::: Excerpted records :::

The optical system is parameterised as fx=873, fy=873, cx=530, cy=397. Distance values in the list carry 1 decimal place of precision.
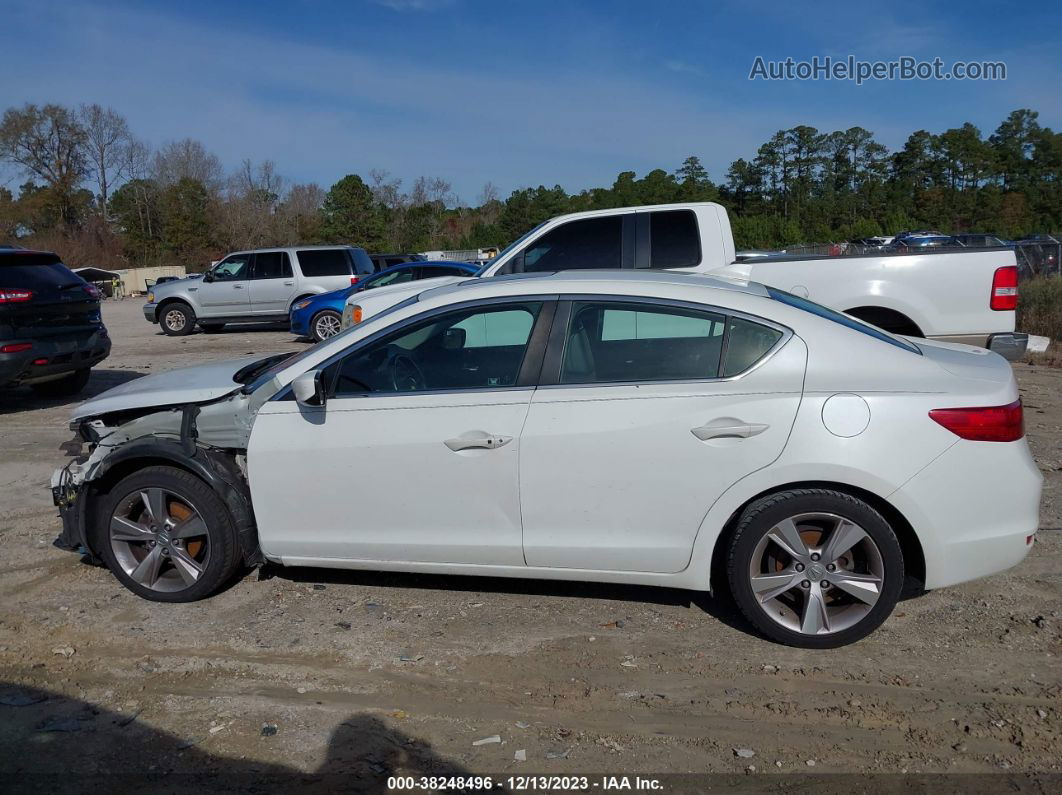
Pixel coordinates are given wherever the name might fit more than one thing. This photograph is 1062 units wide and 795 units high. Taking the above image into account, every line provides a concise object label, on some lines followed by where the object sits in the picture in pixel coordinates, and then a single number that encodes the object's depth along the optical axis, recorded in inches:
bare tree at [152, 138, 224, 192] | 3186.5
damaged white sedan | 148.6
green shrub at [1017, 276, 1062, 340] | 548.1
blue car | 633.6
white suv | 767.7
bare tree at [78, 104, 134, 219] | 3073.3
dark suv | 358.6
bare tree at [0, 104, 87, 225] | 2844.5
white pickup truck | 304.5
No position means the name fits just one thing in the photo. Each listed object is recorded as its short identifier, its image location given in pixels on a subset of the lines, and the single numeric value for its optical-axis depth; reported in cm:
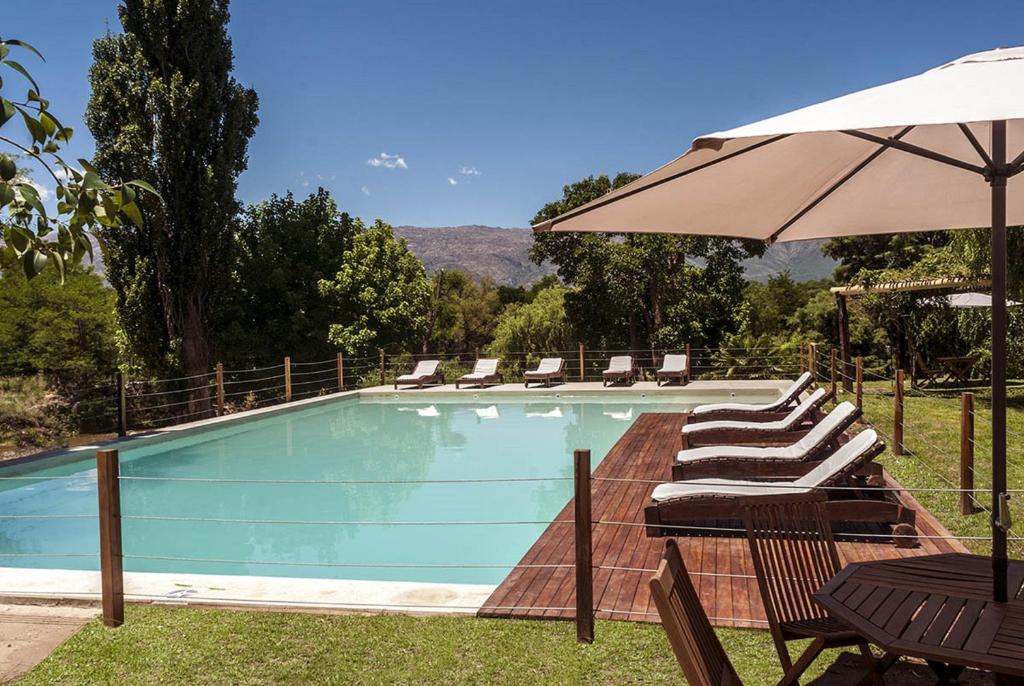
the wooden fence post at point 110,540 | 390
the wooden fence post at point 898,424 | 748
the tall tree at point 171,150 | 1534
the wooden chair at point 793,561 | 275
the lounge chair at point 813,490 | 493
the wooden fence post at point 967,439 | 535
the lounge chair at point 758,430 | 741
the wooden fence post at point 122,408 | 1040
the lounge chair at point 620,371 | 1561
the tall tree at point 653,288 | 1947
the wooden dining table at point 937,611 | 198
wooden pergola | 1130
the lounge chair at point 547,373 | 1589
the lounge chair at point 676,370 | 1526
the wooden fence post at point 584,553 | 356
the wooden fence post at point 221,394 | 1208
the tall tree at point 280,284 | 2062
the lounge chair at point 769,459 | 585
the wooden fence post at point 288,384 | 1399
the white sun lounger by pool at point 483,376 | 1623
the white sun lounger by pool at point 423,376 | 1648
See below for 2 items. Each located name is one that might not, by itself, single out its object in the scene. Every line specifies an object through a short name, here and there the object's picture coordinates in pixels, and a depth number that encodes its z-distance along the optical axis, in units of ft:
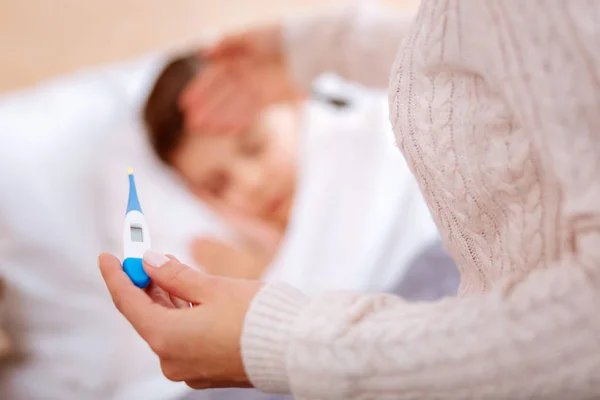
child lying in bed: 6.79
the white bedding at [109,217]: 5.69
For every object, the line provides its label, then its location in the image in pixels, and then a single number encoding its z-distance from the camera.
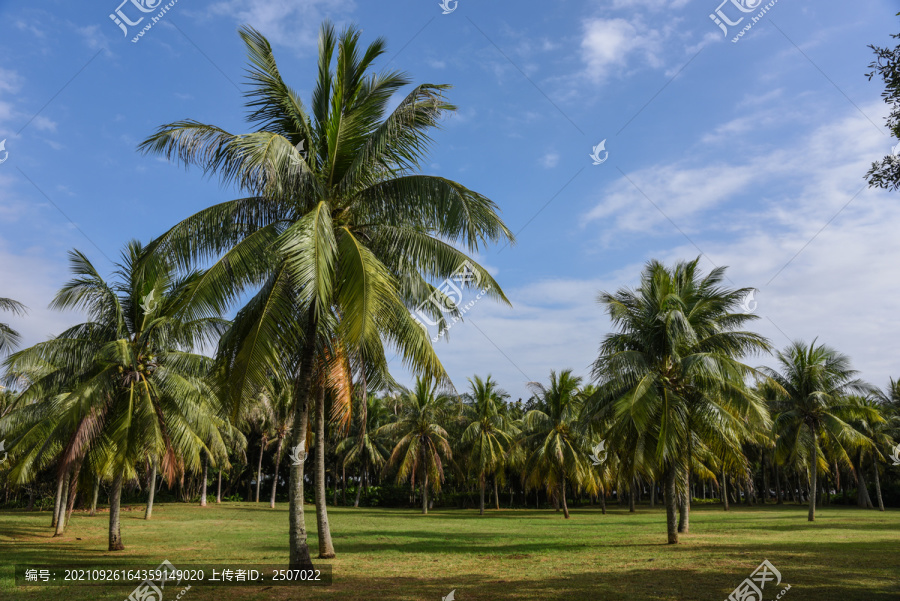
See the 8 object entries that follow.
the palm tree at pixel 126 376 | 15.17
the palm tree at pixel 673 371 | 16.41
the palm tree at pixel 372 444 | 50.53
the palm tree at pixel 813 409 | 28.91
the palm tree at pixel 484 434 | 38.34
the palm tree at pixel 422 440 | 39.56
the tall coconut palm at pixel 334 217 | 10.15
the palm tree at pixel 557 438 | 34.72
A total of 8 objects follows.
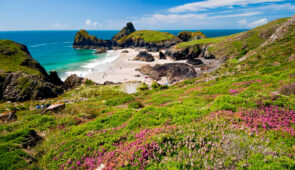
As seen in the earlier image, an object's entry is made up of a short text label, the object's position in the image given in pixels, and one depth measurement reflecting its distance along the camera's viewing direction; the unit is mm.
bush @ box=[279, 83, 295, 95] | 10508
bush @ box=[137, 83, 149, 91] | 39600
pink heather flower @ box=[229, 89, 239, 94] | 14755
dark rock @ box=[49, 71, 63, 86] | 49281
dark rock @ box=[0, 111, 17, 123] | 14069
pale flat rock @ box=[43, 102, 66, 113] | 14992
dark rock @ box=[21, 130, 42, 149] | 7898
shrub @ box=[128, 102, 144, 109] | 15074
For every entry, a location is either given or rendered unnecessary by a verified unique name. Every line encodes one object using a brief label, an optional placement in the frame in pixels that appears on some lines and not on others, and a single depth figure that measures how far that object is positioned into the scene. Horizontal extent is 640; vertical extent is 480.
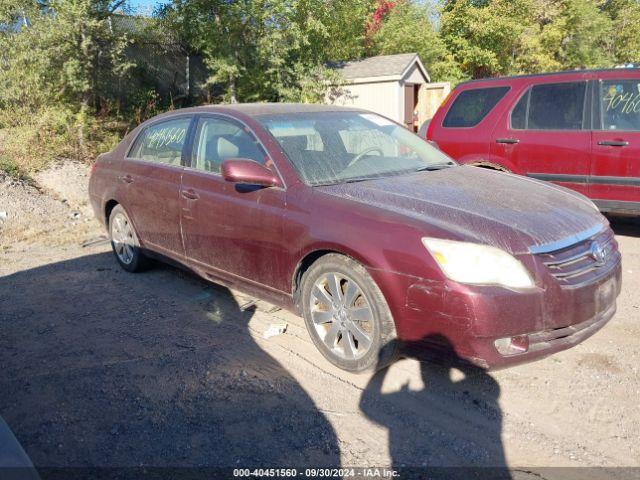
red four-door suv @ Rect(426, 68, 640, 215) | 5.97
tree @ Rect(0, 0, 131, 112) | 10.73
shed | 18.09
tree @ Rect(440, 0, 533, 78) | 21.48
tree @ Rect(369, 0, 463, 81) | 22.42
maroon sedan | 2.99
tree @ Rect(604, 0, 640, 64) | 26.80
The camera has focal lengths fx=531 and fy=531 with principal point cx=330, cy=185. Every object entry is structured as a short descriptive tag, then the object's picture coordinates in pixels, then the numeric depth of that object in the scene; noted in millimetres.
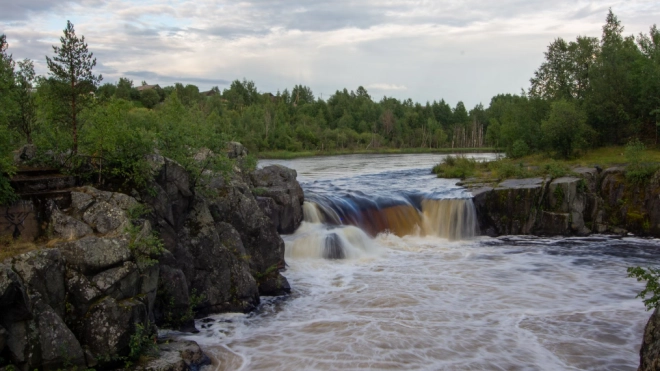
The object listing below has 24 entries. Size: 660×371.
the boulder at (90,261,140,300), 10125
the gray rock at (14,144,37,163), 12609
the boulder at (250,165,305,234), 21688
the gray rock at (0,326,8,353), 8672
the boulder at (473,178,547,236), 26016
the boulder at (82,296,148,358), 9758
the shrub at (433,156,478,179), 35209
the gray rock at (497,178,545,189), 26431
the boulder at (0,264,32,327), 8672
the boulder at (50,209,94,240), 10875
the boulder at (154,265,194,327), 12448
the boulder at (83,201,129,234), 11211
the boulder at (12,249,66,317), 9297
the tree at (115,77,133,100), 93812
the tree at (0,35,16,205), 10578
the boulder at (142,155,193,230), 13148
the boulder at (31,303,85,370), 9117
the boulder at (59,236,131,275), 10109
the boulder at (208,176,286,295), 16250
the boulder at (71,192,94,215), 11469
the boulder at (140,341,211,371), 10188
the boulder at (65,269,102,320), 9820
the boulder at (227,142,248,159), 28714
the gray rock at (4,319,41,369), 8852
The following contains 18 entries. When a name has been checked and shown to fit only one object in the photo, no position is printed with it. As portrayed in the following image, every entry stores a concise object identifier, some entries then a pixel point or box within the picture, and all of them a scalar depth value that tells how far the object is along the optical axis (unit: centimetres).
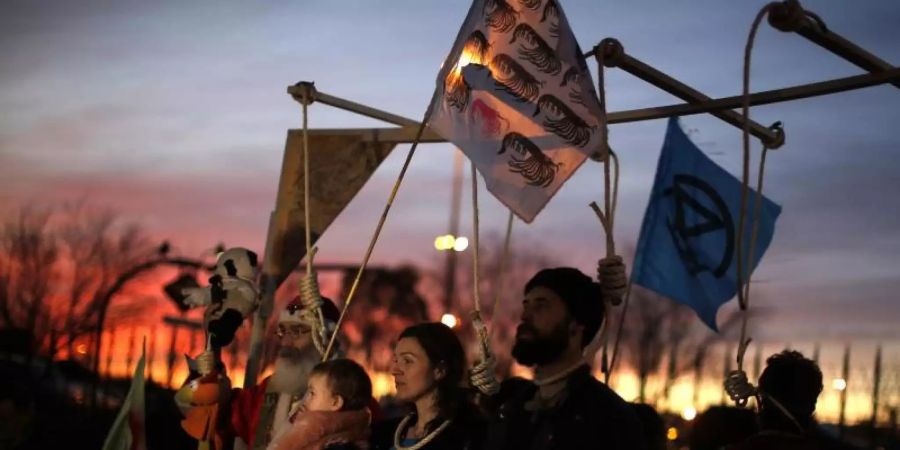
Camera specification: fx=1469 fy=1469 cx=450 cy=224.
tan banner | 705
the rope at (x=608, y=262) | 466
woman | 512
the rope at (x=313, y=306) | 621
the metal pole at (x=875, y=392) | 1777
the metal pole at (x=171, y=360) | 1978
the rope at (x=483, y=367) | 522
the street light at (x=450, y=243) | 1291
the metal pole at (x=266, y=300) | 700
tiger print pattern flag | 523
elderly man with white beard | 641
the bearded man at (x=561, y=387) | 420
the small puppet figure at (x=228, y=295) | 702
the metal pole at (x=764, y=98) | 502
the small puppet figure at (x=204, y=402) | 671
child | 517
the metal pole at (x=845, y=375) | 1764
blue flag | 598
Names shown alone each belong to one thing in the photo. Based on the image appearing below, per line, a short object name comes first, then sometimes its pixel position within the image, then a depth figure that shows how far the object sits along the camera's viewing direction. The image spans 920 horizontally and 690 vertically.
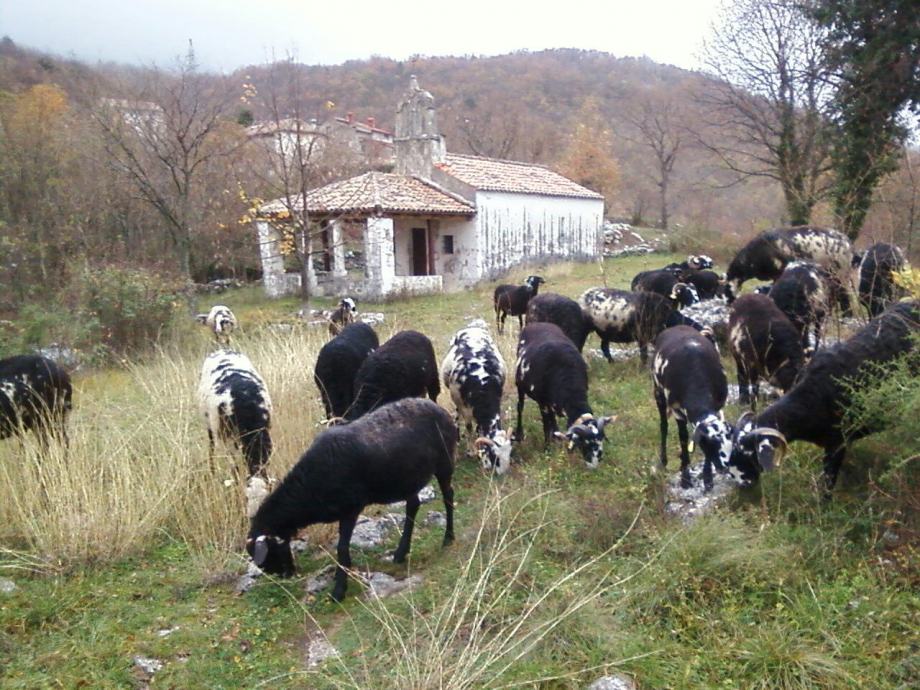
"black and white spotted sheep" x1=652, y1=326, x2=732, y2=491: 6.07
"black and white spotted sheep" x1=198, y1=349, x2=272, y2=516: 6.78
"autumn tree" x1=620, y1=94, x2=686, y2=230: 48.34
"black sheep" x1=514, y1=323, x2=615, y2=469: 6.95
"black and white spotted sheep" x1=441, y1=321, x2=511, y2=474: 6.90
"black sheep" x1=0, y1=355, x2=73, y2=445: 7.28
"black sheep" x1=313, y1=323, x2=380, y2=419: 8.45
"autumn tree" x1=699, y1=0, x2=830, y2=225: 23.30
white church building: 24.81
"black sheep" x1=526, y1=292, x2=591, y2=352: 10.63
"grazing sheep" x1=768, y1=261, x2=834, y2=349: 9.11
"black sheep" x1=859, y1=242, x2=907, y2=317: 9.25
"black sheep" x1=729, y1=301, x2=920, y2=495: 5.67
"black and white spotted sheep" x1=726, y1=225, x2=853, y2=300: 12.29
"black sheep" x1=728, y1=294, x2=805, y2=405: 7.58
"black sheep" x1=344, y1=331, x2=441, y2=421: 7.52
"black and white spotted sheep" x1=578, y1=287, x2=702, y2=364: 10.73
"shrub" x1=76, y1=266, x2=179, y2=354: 15.66
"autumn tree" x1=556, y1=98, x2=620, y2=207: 46.25
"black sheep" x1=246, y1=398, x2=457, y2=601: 5.21
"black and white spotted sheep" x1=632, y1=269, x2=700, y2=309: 11.28
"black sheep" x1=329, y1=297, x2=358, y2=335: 14.22
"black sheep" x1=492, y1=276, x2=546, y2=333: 14.62
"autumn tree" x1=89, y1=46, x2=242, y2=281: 19.33
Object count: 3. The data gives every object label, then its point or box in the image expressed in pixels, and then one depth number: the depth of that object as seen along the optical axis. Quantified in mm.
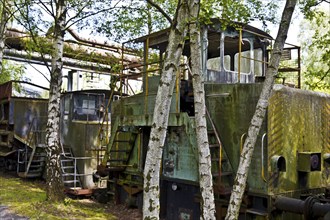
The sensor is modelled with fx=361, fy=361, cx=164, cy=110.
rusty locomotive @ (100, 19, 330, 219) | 6848
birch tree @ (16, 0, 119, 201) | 9344
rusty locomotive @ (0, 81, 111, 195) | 12078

:::

*Instructions for the task*:
Please find the lines in the data that contain the word "shrub" and copy them.

*Result*:
green shrub at [1017, 276, 1062, 340] | 548.1
shrub @ box=[128, 102, 144, 109] | 15074
the shrub at (433,156,478,179), 35209
"shrub" x1=76, y1=266, x2=179, y2=354: 15.66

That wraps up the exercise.